Data provided Start Marker

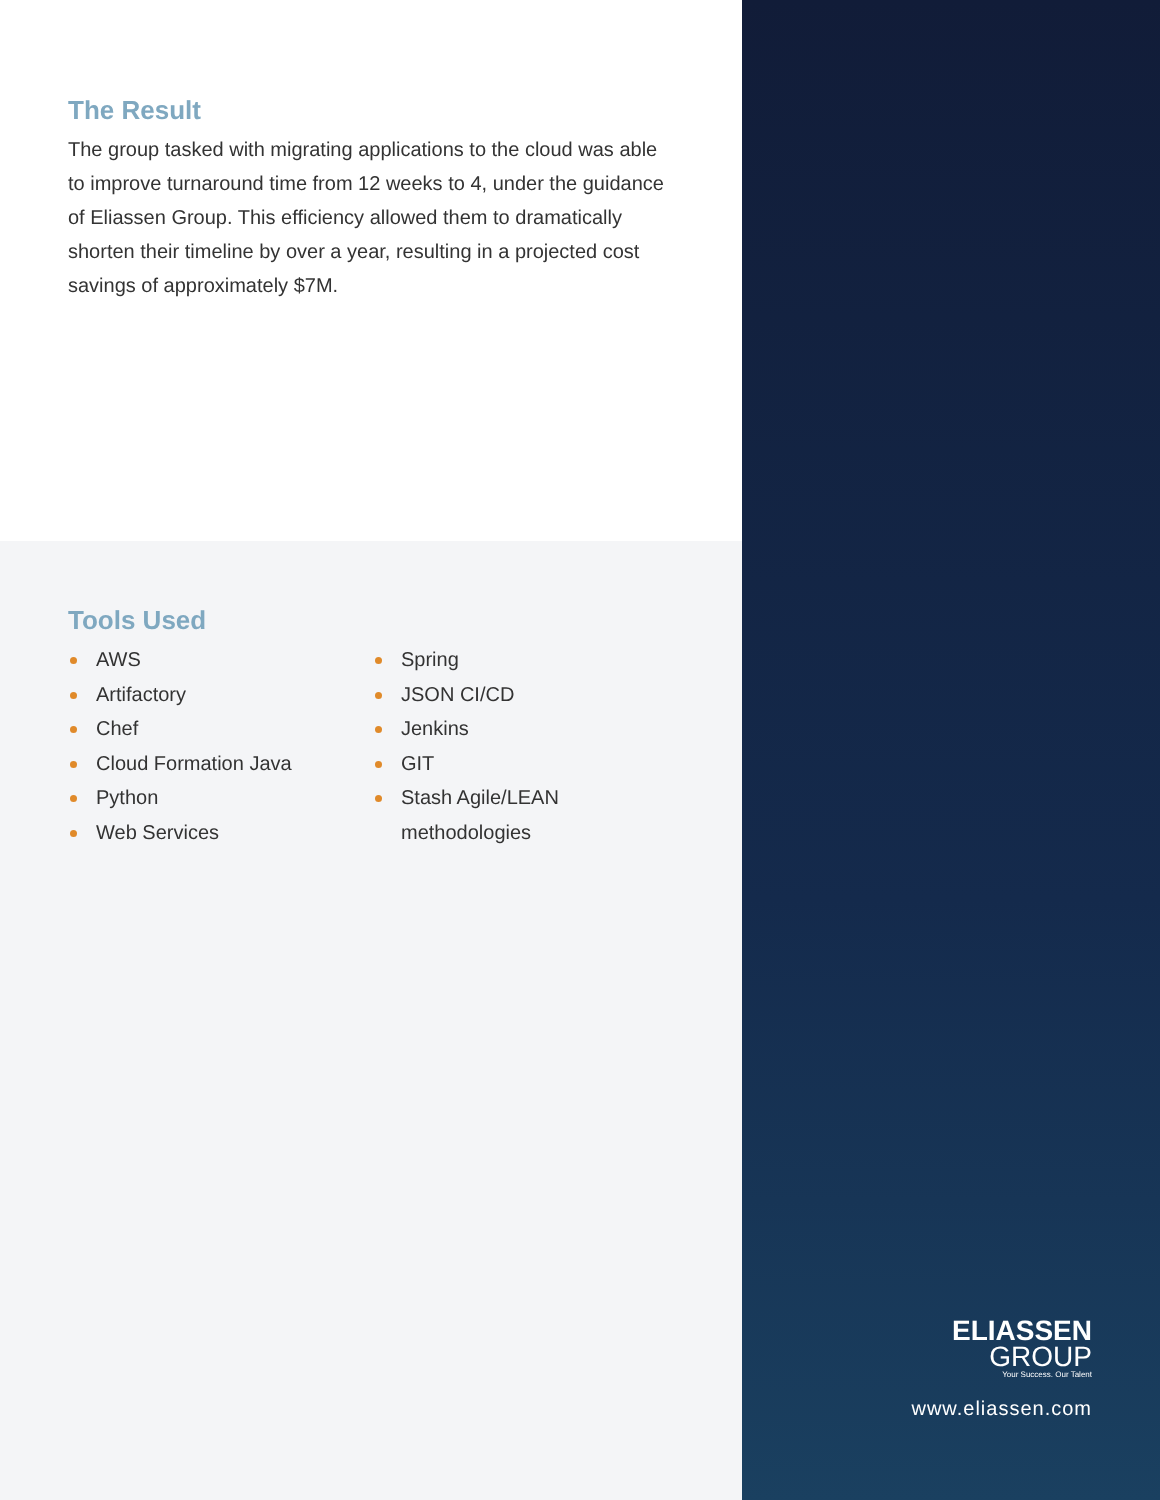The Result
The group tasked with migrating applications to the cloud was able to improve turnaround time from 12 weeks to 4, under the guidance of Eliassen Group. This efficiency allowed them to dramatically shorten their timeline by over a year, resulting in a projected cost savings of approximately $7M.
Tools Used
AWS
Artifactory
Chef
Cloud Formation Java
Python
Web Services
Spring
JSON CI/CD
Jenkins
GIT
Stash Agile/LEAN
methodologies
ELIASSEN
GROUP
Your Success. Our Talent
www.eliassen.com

Data provided End Marker

## [Requirement]
Print all of the records shown above exactly, leaving out each picture.

## [Problem solution]
The Result
The group tasked with migrating applications to the cloud was able to improve turnaround time from 12 weeks to 4, under the guidance of Eliassen Group. This efficiency allowed them to dramatically shorten their timeline by over a year, resulting in a projected cost savings of approximately $7M.
Tools Used
AWS
Artifactory
Chef
Cloud Formation Java
Python
Web Services
Spring
JSON CI/CD
Jenkins
GIT
Stash Agile/LEAN
methodologies
ELIASSEN
GROUP
Your Success. Our Talent
www.eliassen.com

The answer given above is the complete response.